Misbah Khan,
MD, MPH, FAAP
 
Image of Misbah Khan, MD from Maryland Women's Hall of Fame program.

 
Affectionately known as the “infant doctor,” Dr. Misbah Khan’s career spans 33 years as a  pediatrician, medical school teacher and researcher, health policy advisor, and medical director for numerous community health programs for Maryland’s most vulnerable adolescents and children. Dr. Khan has a particular commitment to reducing the unacceptable high infant mortality rate among minority populations, which she views as a barometer for how well our nation is meeting the needs of its citizens.

Dr. Khan has lit a bright pathway for two generations of medical students and pediatric residents to become primary care physicians during a time when medical specialists are often viewed by medical schools as a more prestigious career option, despite our society’s under supply of primary care doctors. Dr. Khan has established numerous community-based educational rotations for medical students in schools, juvenile 
institutions, shelters for teens and their babies, and residential facilities for disabled persons- opening up to medical students a world previously hidden by society’s prejudices. Hundreds of medical students, today’s physicians, are more knowledgeable about the network of human services for at-risk children and adolescents, and how to provide health services in coordination with human services. 

Before the advent of managed care, Dr. Khan recognized the importance of outpatient and community health care. She had the vision to establish outpatient and community health services for children and adolescents over the past three decades. She also had the vision to take medical students with her into outpatient and community sites where she provided care and medical leadership, so that her students could learn that health care services often need to be provided in settings where people live and go to school. Today, her ideas on the importance of primary care and school-based health care are widely accepted by health professionals and society at large. Dr. Khan is a pioneer who has never stopped “pioneering” innovative and successful clinical and teaching models to benefit the life and health of infants, children and adolescents. Dr. Khan has an interest and expertise in international health, and shared many of her medical ideas and approaches with Pakistan, the nation of her birth.

Dr. Misbah Khan’s major research interests reflect her three-decade commitment to improving the lives of at-risk children and adolescents and to teaching future physicians and health professionals: 1) Follow up of high-risk infants after discharge from Intensive Care Nurseries; 2) School Health Services; 3) Child Abuse/Sexually Transmitted Disease in Young Children; 4) Primary Care Training for Pediatricians; 5) Health Care of Juveniles in Detention; and 6) Training Community Health Nurses.
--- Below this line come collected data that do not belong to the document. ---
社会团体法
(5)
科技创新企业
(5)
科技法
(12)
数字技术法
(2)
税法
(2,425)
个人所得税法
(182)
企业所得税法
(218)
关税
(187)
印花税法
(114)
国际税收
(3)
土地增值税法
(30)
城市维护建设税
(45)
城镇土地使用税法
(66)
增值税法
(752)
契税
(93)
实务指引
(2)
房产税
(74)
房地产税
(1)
Also, Dr. Kahn has directed the Maryland High-Risk Infant Follow-up Demonstration Project sponsored by the Maryland Department of Health and Mental Hygiene. 
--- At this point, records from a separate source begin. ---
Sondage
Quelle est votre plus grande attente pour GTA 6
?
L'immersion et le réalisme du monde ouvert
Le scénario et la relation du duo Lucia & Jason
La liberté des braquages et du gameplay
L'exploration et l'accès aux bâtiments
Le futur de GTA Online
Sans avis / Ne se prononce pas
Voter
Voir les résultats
One of her most proud accomplishments is her 33-year association with the Lawrence G. Paquin School for Pregnant and Parenting Adolescents. While Dr. Khan was  director of a teen pregnancy health education program, she served on a group of education, health and social service professionals who recommended and subsequently developed the Paquin School, a unique and nationally recognized school model that is effectively meeting the health and educational needs of pregnant students and their babies.

Dr. Khan’s vision for our nation’s most vulnerable children is a beacon of light for them in a world otherwise filled with hopelessness. Her vision is so bright that it has spread throughout our state to the benefit of children, families and communities. Many of Maryland’s children in the last 33 years have grown up to be strong, productive and healthy citizens, because of Dr. Misbah Khan, the infant doctor. 

 Biography courtesy of the Maryland Commission for Women, 2001.